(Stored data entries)

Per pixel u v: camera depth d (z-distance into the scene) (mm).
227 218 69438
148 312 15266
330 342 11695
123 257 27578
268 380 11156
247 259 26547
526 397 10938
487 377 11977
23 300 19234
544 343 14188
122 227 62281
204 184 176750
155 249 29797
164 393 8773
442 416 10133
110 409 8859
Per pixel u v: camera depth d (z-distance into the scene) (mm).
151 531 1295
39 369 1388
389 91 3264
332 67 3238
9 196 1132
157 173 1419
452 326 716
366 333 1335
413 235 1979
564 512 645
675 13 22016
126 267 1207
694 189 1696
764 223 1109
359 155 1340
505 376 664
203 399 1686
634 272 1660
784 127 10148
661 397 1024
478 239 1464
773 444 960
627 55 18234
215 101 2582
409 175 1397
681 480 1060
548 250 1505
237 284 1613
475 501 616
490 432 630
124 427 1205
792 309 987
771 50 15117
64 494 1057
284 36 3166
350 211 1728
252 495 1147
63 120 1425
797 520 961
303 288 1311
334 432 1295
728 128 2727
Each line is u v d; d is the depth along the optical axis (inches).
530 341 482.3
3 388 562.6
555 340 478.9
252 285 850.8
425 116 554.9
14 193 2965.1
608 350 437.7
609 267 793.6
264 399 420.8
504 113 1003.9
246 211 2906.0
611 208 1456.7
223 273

* **BRIEF**: Would you reproduce, word for word, the lines from the one holding "555 340 478.9" through the final line of the entries, both included?

* **RESPONSE TO THE EXERCISE**:
555 340 478.9
252 285 850.8
425 116 554.9
14 193 2965.1
608 350 437.7
609 267 793.6
264 399 420.8
504 113 1003.9
246 211 2906.0
611 208 1456.7
223 273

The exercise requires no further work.